What it can't tell you
First, the disclaimers my own numbers carry. My DRH is an approximation.
The papers describe the clustering at a level that leaves real decisions
open. The sharpest open decision is how files group into modules within
a layer, which directly moves DL. My implementation treats each
condensed dependency cluster as its own module, which is defensible but
not certified. Import graphs miss dynamic require,
dependency injection and event wiring. So the absolute values above are
not comparable to numbers from DV8 or from the paper, only to each
other.
Second, size and layer placement interact. The bottom-layer size penalty is logarithmic and barely bites below 25 files, which helps Chalk. But the upper-layer discount can still drive a small graph down to 12.50%, as both MMI variants show. The paper's benchmark distribution comes from real projects, mostly far larger than mine: across 129 projects, average DL was 59%, with fewer than 20% below 46% or above 75%. Moment lands just above that upper threshold and four measured boundaries fall below the lower one. Those placements are orientation, not percentiles for my results, because the extraction and clustering methods differ.
Last, DL measures structure, not fitness for purpose. Vue's runtime-core sits in the lower half of my chart. It is also one of the most successful pieces of JavaScript ever shipped. Its authors chose cohesion inside a package boundary, and they pay the coordination cost knowingly. The metric counts the independent options a design offers. It says nothing about whether the designers wanted options there in the first place.
Tracking it in CI
The stability numbers are what make DL attractive as a fitness function. But the paper's 2%
coefficient of variation does not establish that my approximation will
be equally quiet on every repository. I would start by recording it
alongside architectural changes, not by failing builds. If it proves
stable and meaningful for a particular codebase, it could eventually
become a ratchet. The whole computation is madge plus a hundred lines of
JavaScript. The harness in
kmaxat/decoupling-level-demo recomputes everything in this
post in a few minutes. Adding your own repo to repos.json
is one line. If you measured your codebase with propagation cost after
the last post, the same dependency graph now gives you a second number
to watch.
Propagation cost says how far a change can travel. Decoupling level estimates how much of the system is structurally isolated enough to swap out.
References
- Ran Mo, Yuanfang Cai, Rick Kazman, Lu Xiao, Qiong Feng, "Decoupling Level: A New Metric for Architectural Maintenance Complexity" — ICSE 2016. All quotes, formulas, benchmark percentiles and the Comm_1 case study above come from it.
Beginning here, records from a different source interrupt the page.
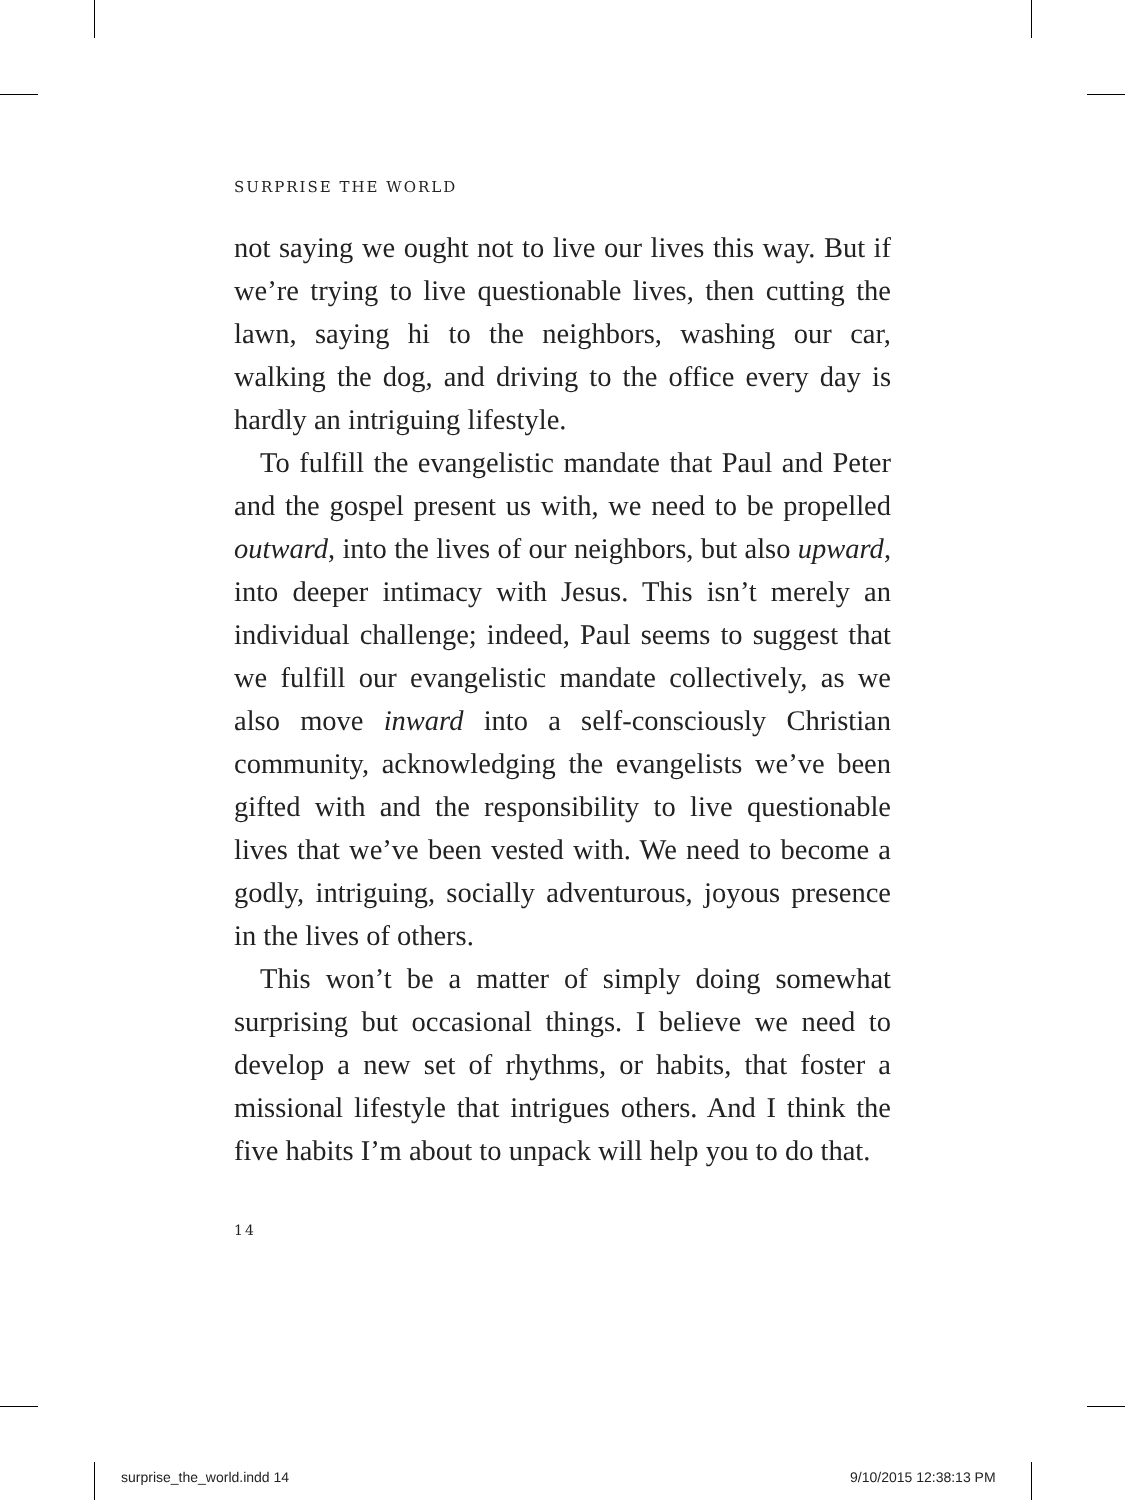SURPRISE THE WORLD
not saying we ought not to live our lives this way. But if we’re trying to live questionable lives, then cutting the lawn, saying hi to the neighbors, washing our car, walking the dog, and driving to the office every day is hardly an intriguing lifestyle.
To fulfill the evangelistic mandate that Paul and Peter and the gospel present us with, we need to be propelled outward, into the lives of our neighbors, but also upward, into deeper intimacy with Jesus. This isn’t merely an individual challenge; indeed, Paul seems to suggest that we fulfill our evangelistic mandate collectively, as we also move inward into a self-consciously Christian community, acknowledging the evangelists we’ve been gifted with and the responsibility to live questionable lives that we’ve been vested with. We need to become a godly, intriguing, socially adventurous, joyous presence in the lives of others.
This won’t be a matter of simply doing somewhat surprising but occasional things. I believe we need to develop a new set of rhythms, or habits, that foster a missional lifestyle that intrigues others. And I think the five habits I’m about to unpack will help you to do that.
14
surprise_the_world.indd 14 9/10/2015 12:38:13 PM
- Carliss Baldwin, Kim Clark, Design Rules, Volume 1: The Power of Modularity — MIT Press, 2000. The option theory DL is built on.
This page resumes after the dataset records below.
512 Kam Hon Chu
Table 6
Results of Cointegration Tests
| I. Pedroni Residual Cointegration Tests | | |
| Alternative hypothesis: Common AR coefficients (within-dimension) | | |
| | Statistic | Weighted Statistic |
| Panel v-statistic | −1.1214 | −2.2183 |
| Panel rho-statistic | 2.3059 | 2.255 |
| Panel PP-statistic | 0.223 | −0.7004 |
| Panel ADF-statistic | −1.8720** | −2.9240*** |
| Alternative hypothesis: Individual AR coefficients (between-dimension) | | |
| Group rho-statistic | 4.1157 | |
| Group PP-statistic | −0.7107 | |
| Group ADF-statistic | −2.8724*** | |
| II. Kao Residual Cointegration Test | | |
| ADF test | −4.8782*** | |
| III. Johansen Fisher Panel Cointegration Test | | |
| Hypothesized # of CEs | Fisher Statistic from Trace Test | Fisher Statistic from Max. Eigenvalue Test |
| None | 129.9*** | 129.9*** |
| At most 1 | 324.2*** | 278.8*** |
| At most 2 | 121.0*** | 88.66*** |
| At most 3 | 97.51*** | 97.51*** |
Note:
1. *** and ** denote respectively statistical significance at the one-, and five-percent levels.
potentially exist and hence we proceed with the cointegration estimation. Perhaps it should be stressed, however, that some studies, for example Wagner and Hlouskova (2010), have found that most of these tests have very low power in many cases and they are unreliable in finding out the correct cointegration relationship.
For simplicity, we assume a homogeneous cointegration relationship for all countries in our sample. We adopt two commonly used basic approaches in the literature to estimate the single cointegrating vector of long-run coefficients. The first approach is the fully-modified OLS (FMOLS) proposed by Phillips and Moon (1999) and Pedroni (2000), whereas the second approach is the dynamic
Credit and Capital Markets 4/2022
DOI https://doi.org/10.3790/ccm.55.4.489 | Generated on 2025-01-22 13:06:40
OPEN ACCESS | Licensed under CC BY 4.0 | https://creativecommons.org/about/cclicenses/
- Lu Xiao, Yuanfang Cai, Rick Kazman et al., "Design Rule Spaces: A New Model for Representing and Analyzing Software Architecture" — IEEE TSE 2018. The design rule hierarchy machinery in detail.
- DV8 by ArchDia — the authors' commercial implementation of DRH and DL.
- madge — the import-graph extractor used for every measurement here.
- kmaxat/decoupling-level-demo — the DRH approximation, pinned repo list, raw graphs, and results.